A young adult son may be able to cite chapter and verse on all the places he believes his father made mistakes. A mature adult son may love and need his father despite any mistakes, acknowledged or not. In fact a son may view it as his responsibility to fight his father's battles and avenge his father where needed.

Adonis Creed (Michael B. Jordan) never knew his father Apollo Creed, but mentored by his father's friend and nemesis Rocky Balboa (Sylvester Stallone) who has become his surrogate father, Adonis becomes WBC heavyweight champion of the world. On top of the world, Adonis proposes to his girlfriend Bianca (Tessa Thompson). She of course accepts.
Everything is turning up roses for Adonis and Bianca.

But as the saying goes you don't see everyone who sees you. In the Ukraine the boxer Viktor Drago (Florian Munteanu) is undergoing savage training and inflicting even more savage beatings and knockouts on various fighters. Viktor is trained and watched over, not necessarily lovingly, by his father Ivan (Dolph Lundgren), who killed Apollo Creed in a boxing match all those years ago. It has haunted Rocky throughout the years that he didn't throw the towel in that fight despite Apollo begging him not to do that.

Rocky beat Ivan in a later fight, something that caused Ivan's professional and love lives to spiral downwards. Now Ivan claims not to care about any of that but the punishing way he trains his son gives the lie to those statements. For his part Viktor is FIERCELY devoted to his Daddy. He obeys all orders, hates his mother (Briggite Nielsen) for leaving their family, and will run through a wall to achieve what he thinks Ivan wants.


Viktor becomes the number one heavyweight contender. He's determined to avenge his father's shame and become undisputed heavyweight champ.

A boxing promoter taunts Adonis by claiming that the fight for the championship between the son of one man who killed the father of the other would be the fight of the century, if only Adonis had the stones for it.

Adonis thinks he's ready. Rocky, who has reviewed some of Viktor's fights, quietly but strongly disagrees. Feeling aggrieved (and if there is a criticism to be made of Jordan's work here it's that it's almost ALL one note aggrievement) Adonis drops Rocky as a trainer, accepts the fight with Viktor and moves to Los Angeles to train. The move also allows the now pregnant Bianca to pursue her music career in a way she can't in Philadelphia.

To say the fight doesn't go as Adonis wants is something of an understatement. The massive and motivated Viktor puts a whupping on Adonis the likes of which hasn't been seen in AGES. Adonis keeps his title belt on a technicality but everyone knows Viktor won the fight. Adonis is lucky he's still alive. Viktor hopes to rectify that in the rematch.


Can Rocky move past his regrets and loneliness to train his surrogate son for a fight that could kill him? Can Rocky reach out to his estranged biological son? Can Adonis put away his pride and anger and discover why he wants to fight? 

Can Ivan put his love for his son above his desire to be accepted back into the Russian elite circles? Can Adonis and Bianca live with themselves if their child inherits Bianca's hearing issues?

Well what do you think?  This movie isn't about surprises but about telling a familiar story in a crowd pleasing manner.
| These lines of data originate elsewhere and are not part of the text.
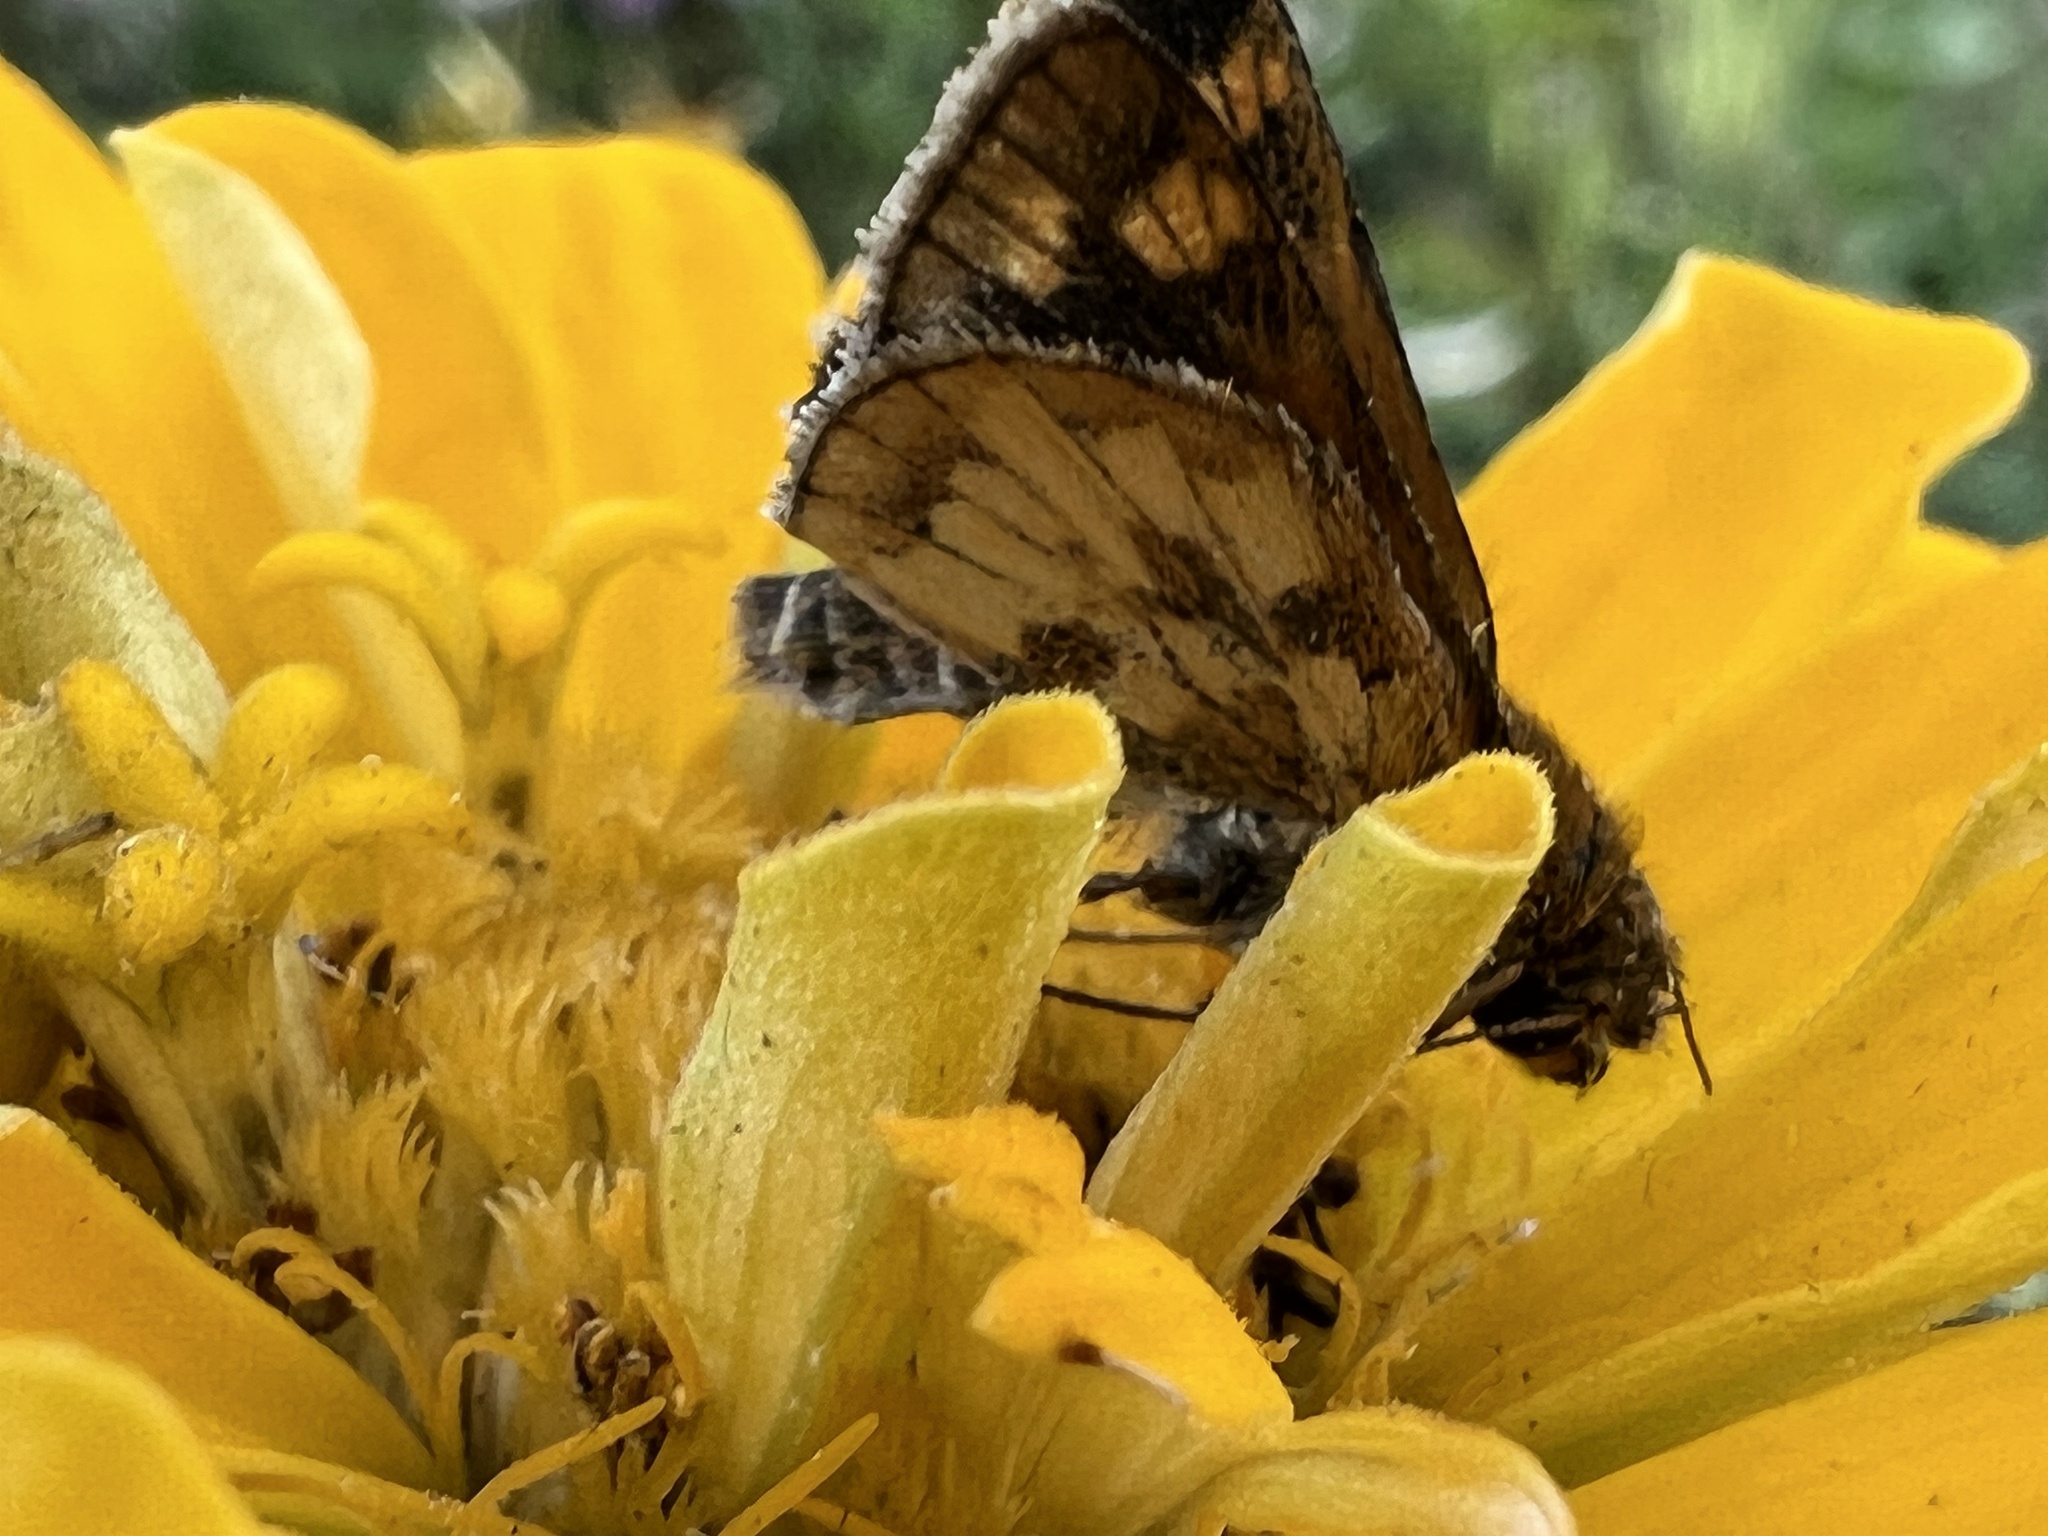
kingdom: Animalia
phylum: Arthropoda
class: Insecta
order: Lepidoptera
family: Hesperiidae
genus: Polites
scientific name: Polites coras
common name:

And it does that.  The boxing scenes are crisp. They are more realistic than their 80s counterparts but still do show a bias towards what looks good on camera vs what is more likely when two equally matched professional fighters meet in the ring. Although Munteanu is only listed as being four inches taller than Jordan, I think one or both of them have their heights misreported because in most shots Munteanu towers above Jordan. Of course some of this was likely camera angles. The sound was little off at times. Stallone's deep mumble was occasionally hard to understand.